*Source records*.
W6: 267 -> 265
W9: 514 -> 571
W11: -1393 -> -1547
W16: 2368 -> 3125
...
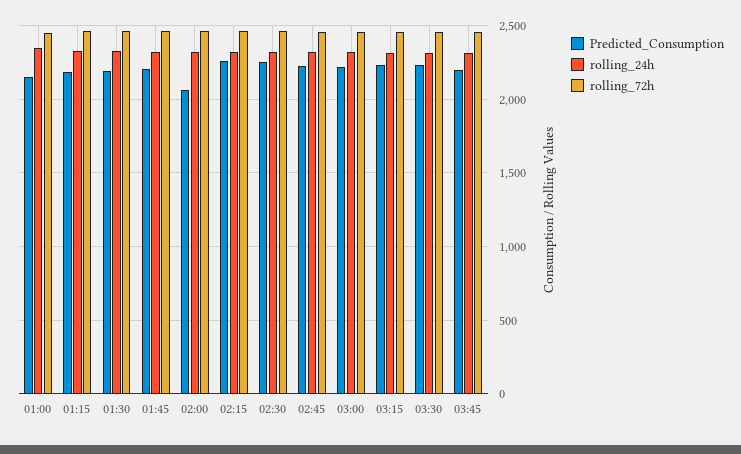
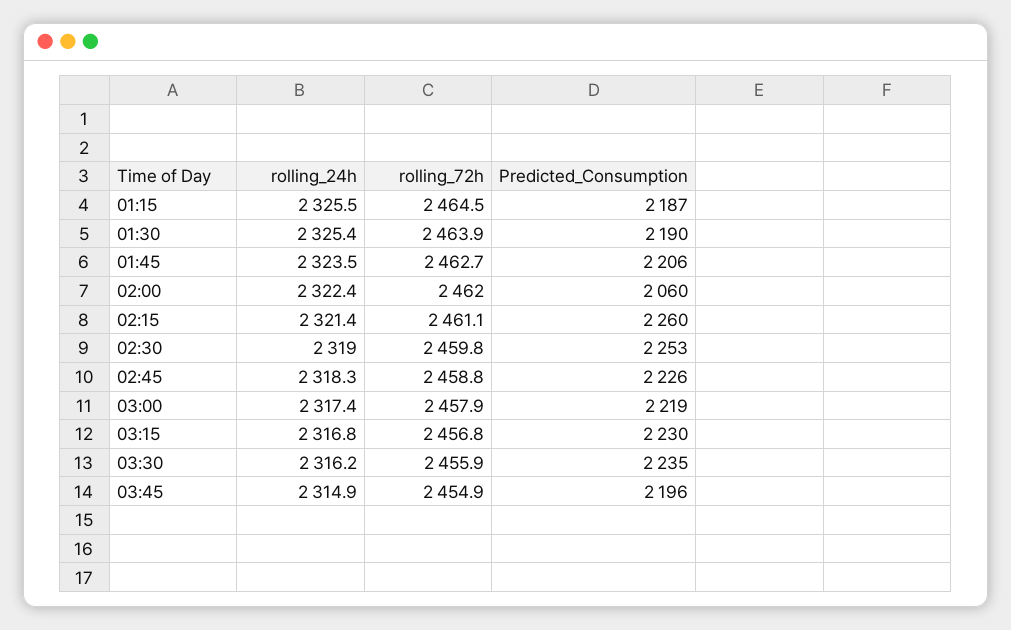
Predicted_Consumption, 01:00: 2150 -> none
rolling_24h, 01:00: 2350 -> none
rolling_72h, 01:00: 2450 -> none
* * *
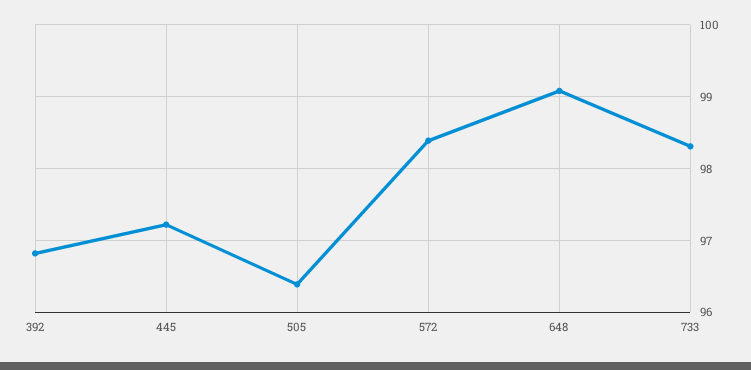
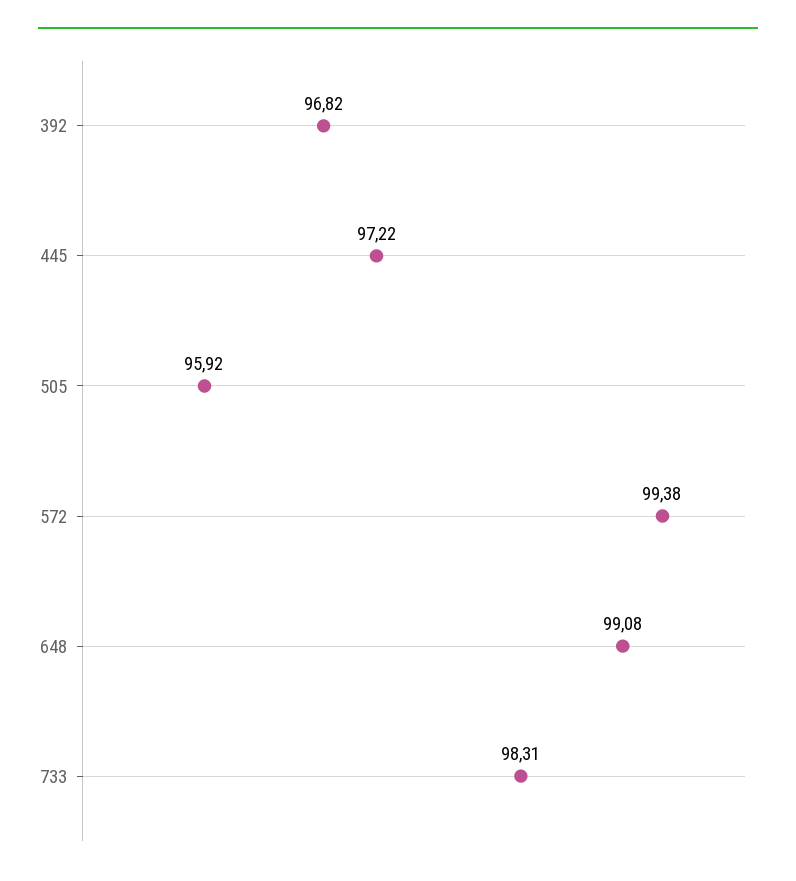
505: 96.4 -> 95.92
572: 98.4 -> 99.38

*What to work on*. Lines that contain "none" are to be copied from the records above.

*Response below*.
Predicted_Consumption, 01:00: 2150 -> none
rolling_24h, 01:00: 2350 -> none
rolling_72h, 01:00: 2450 -> none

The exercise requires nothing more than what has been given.